Prosecution Evidence

We provide an overview here, and additional factual and procedural details as germane to the discussion of Ramos's claims.

Doe was born in 2003. Her mother (mother) met Ramos in 2008. Mother and Ramos began dating; they married in 2011. During their relationship, Ramos was deported twice and he had sexual relationships with other adult women. Doe, mother, and Ramos lived together at various locations in the East Bay.

In the summer of 2010, Doe was six years old. She shared a bed with mother and Ramos. One morning, when mother was already at work, Ramos and Doe were in bed. Ramos grabbed Doe's legs, worked his way up her thighs, and rubbed Doe's vagina underneath her pajamas. Later, the behavior escalated and Ramos began undressing and raping Doe, always in the morning, after mother left the house. That summer, Ramos raped Doe five times.

At their next residence, Doe had her own bedroom and Ramos did not sexually abuse her. When Doe was about nine years old, however, she, mother, and Ramos moved again. Doe did not have her own room; she slept in mother and Ramos's bed. When mother was not in the room, Ramos sexually abused Doe: he touched her breasts under her clothes, digitally penetrated her vagina, and raped her. When Doe began menstruating shortly before her tenth birthday, Ramos stopped raping her, to avoid getting her pregnant. Instead, he digitally penetrated her vagina and touched her breasts. Ramos sexually molested Doe when she was in sixth grade.

In 2015, mother ended the relationship with Ramos after she saw him in a car with another woman. Doe and mother moved, and Doe was happy to be away from Ramos. In July 2016, Ramos came to mother and Doe's house late at night. Mother and Ramos went into a bedroom. Upset that Ramos might be trying to get "back together" with mother, Doe banged on the bedroom door, crying. Doe told mother "to stop and to not do it." Confused, mother asked Doe, " 'What's going on?' " Ramos looked "worried," and "left fast," without speaking to Doe. Mother asked Doe what was bothering her, but Doe was afraid to tell mother about the abuse.

The next day, Doe told mother Ramos had raped her. Mother was shocked and upset. That evening, Doe and mother went to the police station and gave statements. Doe also described the molestation in an interview at the Calico Center. In the early morning on July 9, 2016, the police arrested Ramos after a police chase.

════════════════════

Task 1:
Copy the records below line for line, from their first line through the line containing "vista para o marserão", with both of those lines included. Leave the pictures out of your copy.

════════════════════

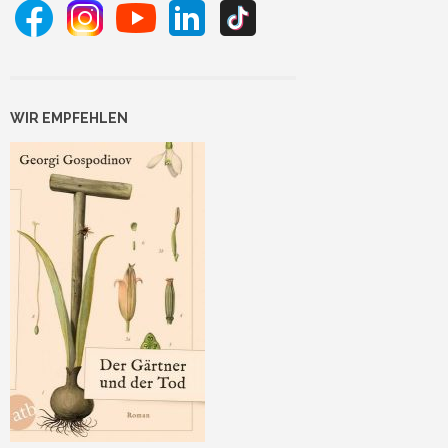
WIR EMPFEHLEN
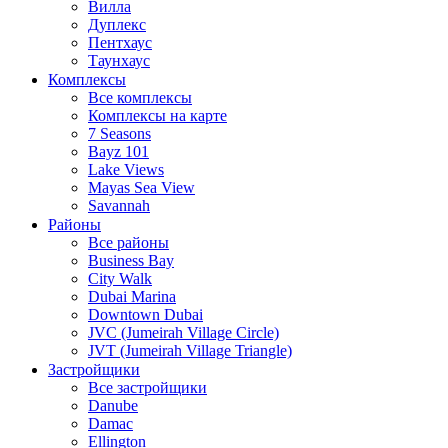
Вилла
Дуплекс
Пентхаус
Таунхаус
Комплексы
Все комплексы
Комплексы на карте
7 Seasons
Bayz 101
Lake Views
Mayas Sea View
Savannah
Районы
Все районы
Business Bay
City Walk
Dubai Marina
Downtown Dubai
JVC (Jumeirah Village Circle)
JVT (Jumeirah Village Triangle)
Застройщики
Все застройщики
Danube
Damac
Ellington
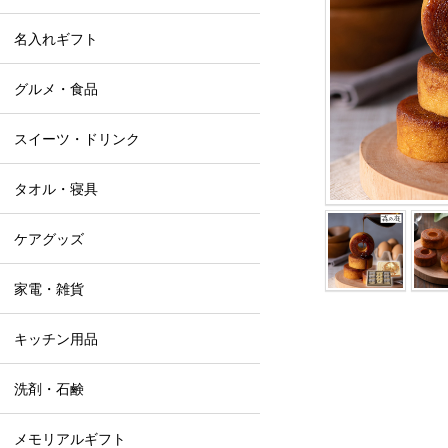
名入れギフト
グルメ・食品
スイーツ・ドリンク
タオル・寝具
ケアグッズ
家電・雑貨
キッチン用品
洗剤・石鹸
メモリアルギフト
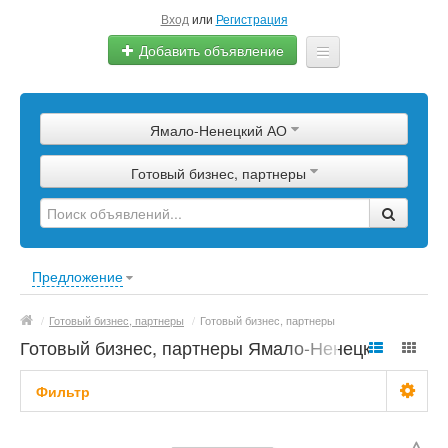
Вход
или
Регистрация
Добавить объявление
Главная
Ямало-Ненецкий АО
Сырье
Готовый бизнес, партнеры
Изделия
Оборудование
Услуги
Предложение
Еще
/
Готовый бизнес, партнеры
/
Готовый бизнес, партнеры
Готовый бизнес, партнеры Ямало-Ненецкий
АО
Фильтр
С фото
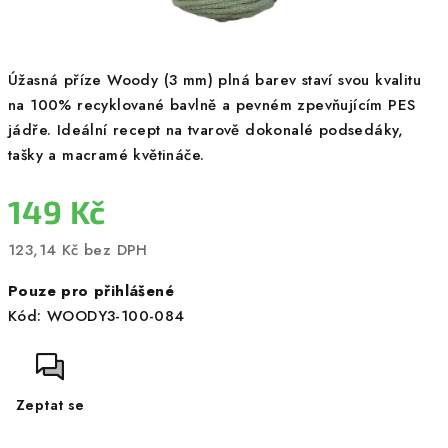
Úžasná příze Woody (3 mm) plná barev staví svou kvalitu
na 100% recyklované bavlně a pevném zpevňujícím PES
jádře. Ideální recept na tvarově dokonalé podsedáky,
tašky a macramé květináče.
149 Kč
123,14 Kč bez DPH
Měrná
Pouze pro přihlášené
cena:
Kód:
WOODY3-100-084
Zeptat se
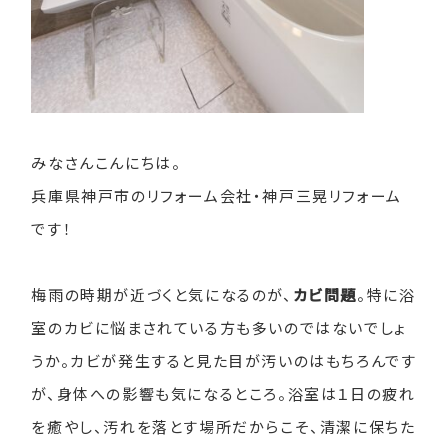
みなさんこんにちは。
兵庫県神戸市のリフォーム会社・神戸三晃リフォーム
です！
梅雨の時期が近づくと気になるのが、
カビ問題
。特に浴
室のカビに悩まされている方も多いのではないでしょ
うか。カビが発生すると見た目が汚いのはもちろんです
が、身体への影響も気になるところ。浴室は１日の疲れ
を癒やし、汚れを落とす場所だからこそ、清潔に保ちた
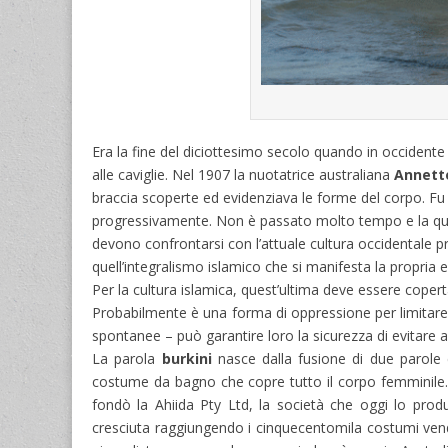
Era la fine del diciottesimo secolo quando in occidente
alle caviglie. Nel 1907 la nuotatrice australiana
Annette
braccia scoperte ed evidenziava le forme del corpo. Fu s
progressivamente. Non è passato molto tempo e la questi
devono confrontarsi con l’attuale cultura occidentale p
quell’integralismo islamico che si manifesta la propria 
Per la cultura islamica, quest’ultima deve essere coper
Probabilmente è una forma di oppressione per limitare 
spontanee – può garantire loro la sicurezza di evitare 
La parola
burkini
nasce dalla fusione di due parole c
costume da bagno che copre tutto il corpo femminile.
fondò la Ahiida Pty Ltd, la società che oggi lo pro
cresciuta raggiungendo i cinquecentomila costumi vend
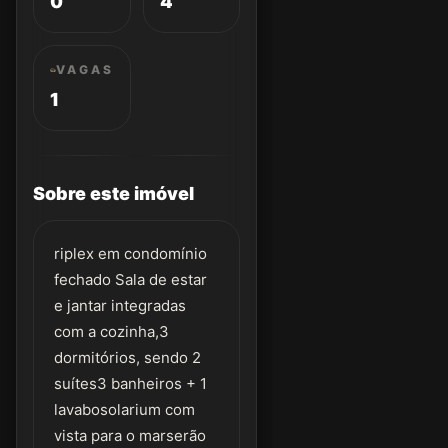
0
4
VAGAS
1
Sobre este imóvel
riplex em condomínio
fechado Sala de estar
e jantar integradas
com a cozinha,3
dormitórios, sendo 2
suítes3 banheiros + 1
lavabosolarium com
vista para o marserão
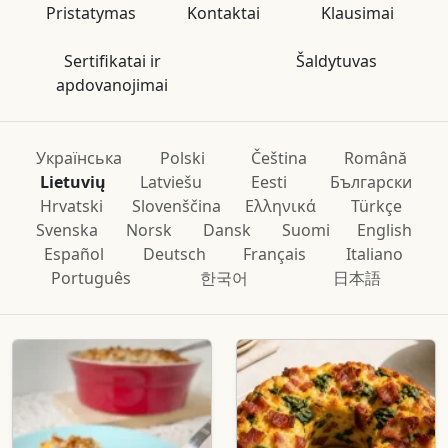
Pristatymas
Kontaktai
Klausimai
Sertifikatai ir
Šaldytuvas
apdovanojimai
Українська
Polski
Čeština
Română
Lietuvių
Latviešu
Eesti
Български
Hrvatski
Slovenščina
Ελληνικά
Türkçe
Svenska
Norsk
Dansk
Suomi
English
Español
Deutsch
Français
Italiano
Português
한국어
日本語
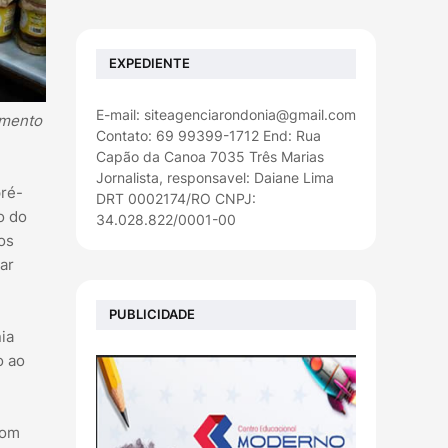
EXPEDIENTE
E-mail: siteagenciarondonia@gmail.com
imento
Contato: 69 99399-1712 End: Rua
Capão da Canoa 7035 Três Marias
Jornalista, responsavel: Daiane Lima
pré-
DRT 0002174/RO CNPJ:
o do
34.028.822/0001-00
os
ar
PUBLICIDADE
ia
o ao
com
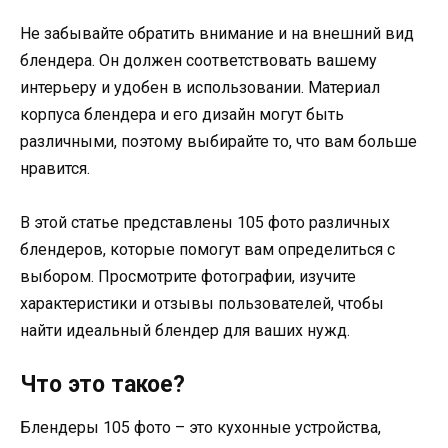
Не забывайте обратить внимание и на внешний вид
блендера. Он должен соответствовать вашему
интерьеру и удобен в использовании. Материал
корпуса блендера и его дизайн могут быть
различными, поэтому выбирайте то, что вам больше
нравится.
В этой статье представлены 105 фото различных
блендеров, которые помогут вам определиться с
выбором. Просмотрите фотографии, изучите
характеристики и отзывы пользователей, чтобы
найти идеальный блендер для ваших нужд.
Что это такое?
Блендеры 105 фото – это кухонные устройства,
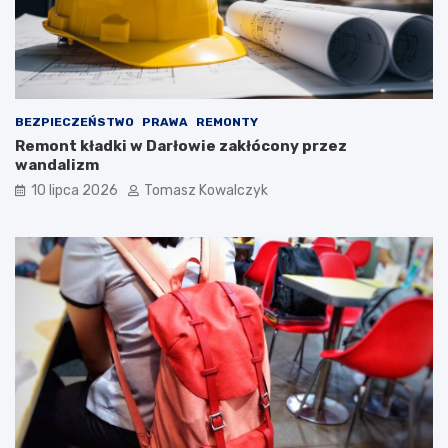
BEZPIECZEŃSTWO
PRAWA
REMONTY
Remont kładki w Darłowie zakłócony przez
wandalizm
10 lipca 2026
Tomasz Kowalczyk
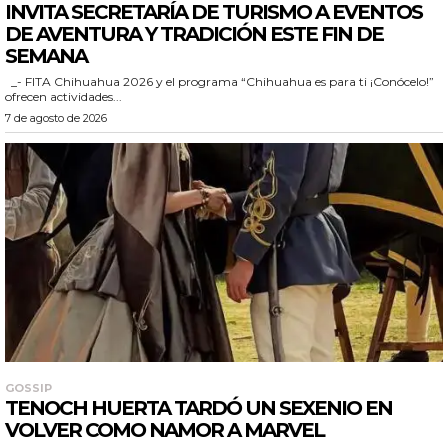
INVITA SECRETARÍA DE TURISMO A EVENTOS
DE AVENTURA Y TRADICIÓN ESTE FIN DE
SEMANA
_- FITA Chihuahua 2026 y el programa “Chihuahua es para ti ¡Conócelo!”
ofrecen actividades...
7 de agosto de 2026
GOSSIP
TENOCH HUERTA TARDÓ UN SEXENIO EN
VOLVER COMO NAMOR A MARVEL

════════════════════

Task 2:
Summarize the prosecution evidence in two sentences.

Answer space 1:
WIR EMPFEHLEN
Вилла
Дуплекс
Пентхаус
Таунхаус
Комплексы
Все комплексы
Комплексы на карте
7 Seasons
Bayz 101
Lake Views
Mayas Sea View
Savannah
Районы
Все районы
Business Bay
City Walk
Dubai Marina
Downtown Dubai
JVC (Jumeirah Village Circle)
JVT (Jumeirah Village Triangle)
Застройщики
Все застройщики
Danube
Damac
Ellington
名入れギフト
グルメ・食品
スイーツ・ドリンク
タオル・寝具
ケアグッズ
家電・雑貨
キッチン用品
洗剤・石鹸
メモリアルギフト
Вход
или
Регистрация
Добавить объявление
Главная
Ямало-Ненецкий АО
Сырье
Готовый бизнес, партнеры
Изделия
Оборудование
Услуги
Предложение
Еще
/
Готовый бизнес, партнеры
/
Готовый бизнес, партнеры
Готовый бизнес, партнеры Ямало-Ненецкий
АО
Фильтр
С фото
Úžasná příze Woody (3 mm) plná barev staví svou kvalitu
na 100% recyklované bavlně a pevném zpevňujícím PES
jádře. Ideální recept na tvarově dokonalé podsedáky,
tašky a macramé květináče.
149 Kč
123,14 Kč bez DPH
Měrná
Pouze pro přihlášené
cena:
Kód:
WOODY3-100-084
Zeptat se
みなさんこんにちは。
兵庫県神戸市のリフォーム会社・神戸三晃リフォーム
です！
梅雨の時期が近づくと気になるのが、
カビ問題
。特に浴
室のカビに悩まされている方も多いのではないでしょ
うか。カビが発生すると見た目が汚いのはもちろんです
が、身体への影響も気になるところ。浴室は１日の疲れ
を癒やし、汚れを落とす場所だからこそ、清潔に保ちた
Era la fine del diciottesimo secolo quando in occidente
alle caviglie. Nel 1907 la nuotatrice australiana
Annette
braccia scoperte ed evidenziava le forme del corpo. Fu s
progressivamente. Non è passato molto tempo e la questi
devono confrontarsi con l’attuale cultura occidentale p
quell’integralismo islamico che si manifesta la propria 
Per la cultura islamica, quest’ultima deve essere coper
Probabilmente è una forma di oppressione per limitare 
spontanee – può garantire loro la sicurezza di evitare 
La parola
burkini
nasce dalla fusione di due parole c
costume da bagno che copre tutto il corpo femminile.
fondò la Ahiida Pty Ltd, la società che oggi lo pro
cresciuta raggiungendo i cinquecentomila costumi vend
0
4
VAGAS
1
Sobre este imóvel
riplex em condomínio
fechado Sala de estar
e jantar integradas
com a cozinha,3
dormitórios, sendo 2
suítes3 banheiros + 1
lavabosolarium com
vista para o marserão

Answer space 2:
Ramos, who began dating Doe's mother in 2008 and married her in 2011, sexually abused Doe starting in the summer of 2010, when she was six and he raped her five times, and the abuse resumed after a later move when she was about nine. After mother ended the relationship in 2015, Ramos came to their house late one night in July 2016, and the next day Doe told mother he had raped her; they gave statements to police, and Ramos was arrested on July 9, 2016, after a police chase.